By Wally Brooker
Zionism as a political movement began in the late 19th century. It first appeared as a program for a Jewish homeland in an age when powerful ideologies such as capitalism, imperialism, liberalism, socialism and communism were capturing the allegiance of people throughout the world. As proposed by Theodore Herzl and his contemporaries, Zionism was deeply influenced by European theories of nationalism – which had their roots in the French Revolution and the Napoleonic Wars. The earlier meaning of ‘Zion’ in Jewish history, liturgy and mass consciousness is a qualitatively different phenomenon. People did not think in terms of building nations before the late 18th century.
One of the great achievements of the French Revolution and the Napoleonic Wars was the liberation of Jews from systemic discrimination. Everywhere the French armies were successful in this era, ghetto walls were torn down and Jews were able to join professions that had hitherto been closed to them. The worst violence against Jews at this time was in Tsarist Russia and Poland, territories that had not experienced the emancipation of the French Revolution.
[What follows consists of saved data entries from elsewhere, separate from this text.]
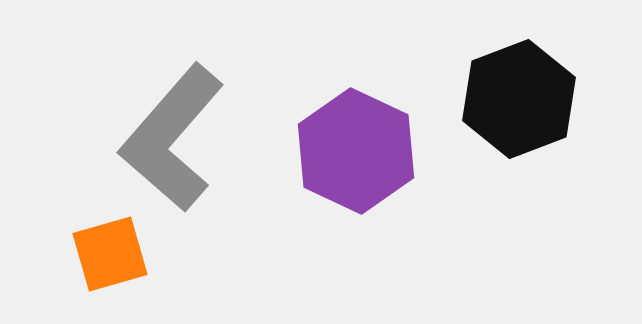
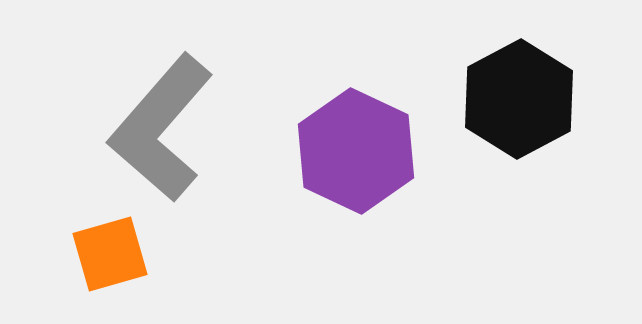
black hexagon: rotated 7 degrees counterclockwise
gray L-shape: moved 11 px left, 10 px up
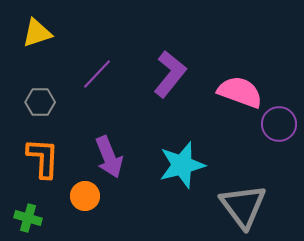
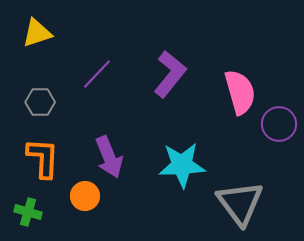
pink semicircle: rotated 54 degrees clockwise
cyan star: rotated 12 degrees clockwise
gray triangle: moved 3 px left, 3 px up
green cross: moved 6 px up
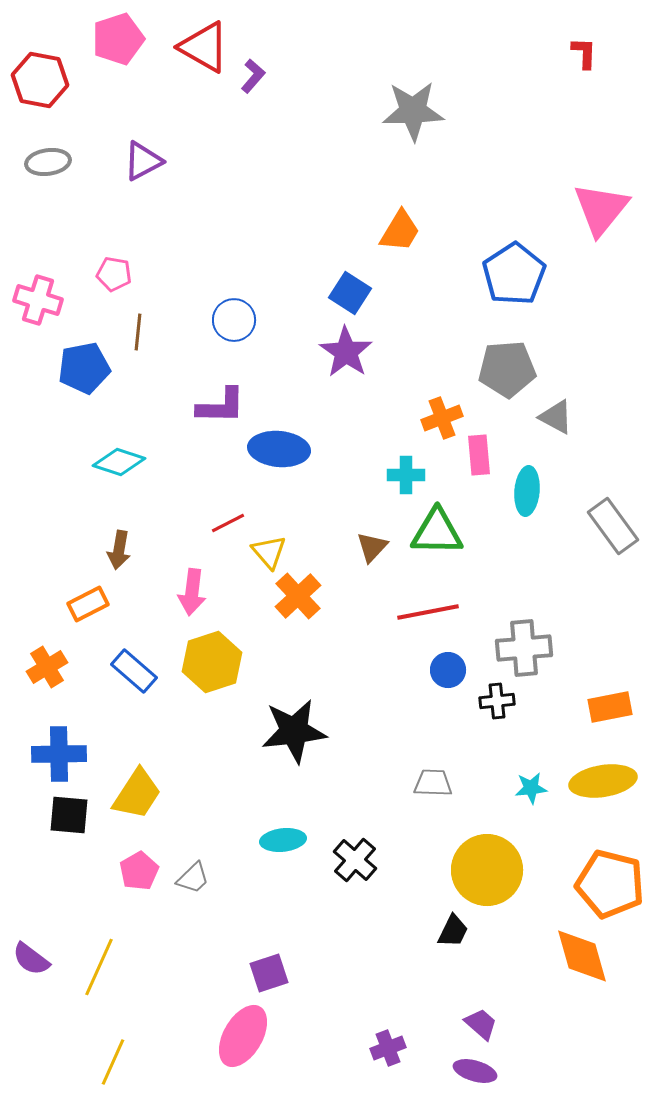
The Zionist movement was a response to a rising wave of anti-Semitism in Europe, beginning in the 1870’s when some writers began to use hitherto linguistic definitions of ‘semitic’ and ‘aryan’ as racial terms. Racist pseudo-science gave an apparently sophisticated veneer to primitive resentment, superstition & politically opportune scapegoating of Jews in Germany, Austria-Hungary, France, Poland, Russia and elsewhere.